In a series of panels, students explore bar magnets and electromagnets, induced currents, transformers, and, finally, hydroelectric power generation.

A good simulation provides the student with the equivalent of training wheels on a bicycle, effectively substituting the constraints and display of the simulation for expertise. This support allows students to carry out exploration and learning that is cognitively similar to that of a scientist, something they do not have the experience or motivation to do with most real equipment in physics. With real equipment, the numerous complex unknowns are mysterious, uncontrollable, and threatening. Without an “expert filter,” every detail is seen as equally important.
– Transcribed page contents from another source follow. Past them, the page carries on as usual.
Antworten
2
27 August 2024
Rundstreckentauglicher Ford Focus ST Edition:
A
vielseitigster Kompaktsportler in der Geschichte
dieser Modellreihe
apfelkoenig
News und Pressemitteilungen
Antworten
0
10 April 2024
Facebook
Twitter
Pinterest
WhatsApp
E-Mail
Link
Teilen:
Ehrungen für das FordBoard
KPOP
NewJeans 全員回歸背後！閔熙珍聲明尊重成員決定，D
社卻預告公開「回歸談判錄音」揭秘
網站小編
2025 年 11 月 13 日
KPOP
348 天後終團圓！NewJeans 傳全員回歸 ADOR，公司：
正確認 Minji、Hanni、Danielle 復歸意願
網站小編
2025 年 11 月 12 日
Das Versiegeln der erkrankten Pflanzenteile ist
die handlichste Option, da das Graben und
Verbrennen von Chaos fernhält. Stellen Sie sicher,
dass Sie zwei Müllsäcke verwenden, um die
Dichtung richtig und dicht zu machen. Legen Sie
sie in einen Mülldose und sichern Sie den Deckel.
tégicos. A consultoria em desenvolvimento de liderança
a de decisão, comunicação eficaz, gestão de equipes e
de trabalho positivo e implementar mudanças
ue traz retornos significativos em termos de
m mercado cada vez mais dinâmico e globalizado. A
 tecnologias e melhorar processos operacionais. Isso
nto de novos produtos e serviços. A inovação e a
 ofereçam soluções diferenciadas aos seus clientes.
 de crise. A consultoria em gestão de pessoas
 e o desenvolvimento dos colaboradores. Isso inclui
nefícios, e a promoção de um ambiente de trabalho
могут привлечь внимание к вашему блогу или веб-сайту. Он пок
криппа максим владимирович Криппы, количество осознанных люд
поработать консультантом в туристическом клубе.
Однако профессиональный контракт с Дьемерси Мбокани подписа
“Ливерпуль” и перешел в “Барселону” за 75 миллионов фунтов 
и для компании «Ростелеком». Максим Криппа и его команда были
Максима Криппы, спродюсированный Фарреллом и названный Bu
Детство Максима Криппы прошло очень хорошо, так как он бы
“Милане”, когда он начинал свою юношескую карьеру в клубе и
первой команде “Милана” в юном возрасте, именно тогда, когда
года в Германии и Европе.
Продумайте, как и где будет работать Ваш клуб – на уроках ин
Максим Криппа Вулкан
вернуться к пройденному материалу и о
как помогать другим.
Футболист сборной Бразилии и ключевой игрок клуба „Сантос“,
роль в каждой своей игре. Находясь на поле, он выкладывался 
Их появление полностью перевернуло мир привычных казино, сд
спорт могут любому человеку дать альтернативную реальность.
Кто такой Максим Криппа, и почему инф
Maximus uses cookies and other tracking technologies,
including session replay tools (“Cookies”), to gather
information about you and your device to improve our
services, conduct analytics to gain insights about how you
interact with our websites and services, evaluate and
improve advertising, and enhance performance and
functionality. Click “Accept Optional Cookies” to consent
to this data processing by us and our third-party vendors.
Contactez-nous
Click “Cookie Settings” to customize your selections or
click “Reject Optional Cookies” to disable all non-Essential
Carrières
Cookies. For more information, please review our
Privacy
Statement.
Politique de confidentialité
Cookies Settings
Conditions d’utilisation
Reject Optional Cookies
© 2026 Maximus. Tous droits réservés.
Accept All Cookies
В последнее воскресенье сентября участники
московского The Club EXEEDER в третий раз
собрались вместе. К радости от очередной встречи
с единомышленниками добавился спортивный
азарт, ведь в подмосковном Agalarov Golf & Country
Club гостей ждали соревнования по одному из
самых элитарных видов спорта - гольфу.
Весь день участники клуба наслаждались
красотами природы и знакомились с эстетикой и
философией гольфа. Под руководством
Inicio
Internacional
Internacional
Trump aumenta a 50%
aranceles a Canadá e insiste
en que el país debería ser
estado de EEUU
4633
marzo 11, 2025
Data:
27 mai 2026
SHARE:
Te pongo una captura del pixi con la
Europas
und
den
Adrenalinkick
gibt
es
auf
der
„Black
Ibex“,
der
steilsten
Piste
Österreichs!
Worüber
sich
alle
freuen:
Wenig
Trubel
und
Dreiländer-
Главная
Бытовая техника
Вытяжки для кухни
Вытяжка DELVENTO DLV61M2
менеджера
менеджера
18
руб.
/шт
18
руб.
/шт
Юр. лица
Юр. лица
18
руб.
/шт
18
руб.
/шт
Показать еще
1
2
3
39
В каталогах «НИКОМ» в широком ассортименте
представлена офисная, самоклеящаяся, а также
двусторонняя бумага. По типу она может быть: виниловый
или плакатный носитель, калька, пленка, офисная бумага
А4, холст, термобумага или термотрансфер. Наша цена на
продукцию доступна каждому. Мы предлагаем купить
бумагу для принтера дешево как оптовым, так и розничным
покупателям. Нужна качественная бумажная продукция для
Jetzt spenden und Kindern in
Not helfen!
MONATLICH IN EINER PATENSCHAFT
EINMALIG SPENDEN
For example, we have seen students in electric circuit laboratories spend considerable time worrying about the significance of the (irrelevant) color of plastic insulation on the wires. We also see in simulation testing how rapidly expert-like understanding can change a person's perception. With the “Radio Waves” simulation, if students are initially faced with the full-field view, they are overwhelmed. They find the simulation unpleasant, and they are reluctant to interact with it. However, if a student begins with the standard simple start-up panel, they will readily explore and develop an understanding so that, when they later encounter the full-field view, they understand it and actually prefer it. Simulations can therefore be designed to introduce students to increasing levels of complexity and messiness, which may be an effective and engaging way to prepare students for real scientific research.

Carefully developed and tested educational simulations can be engaging and effective. They encourage authentic and productive exploration of scientific phenomena, and provide credible animated models that usefully guide students' thinking.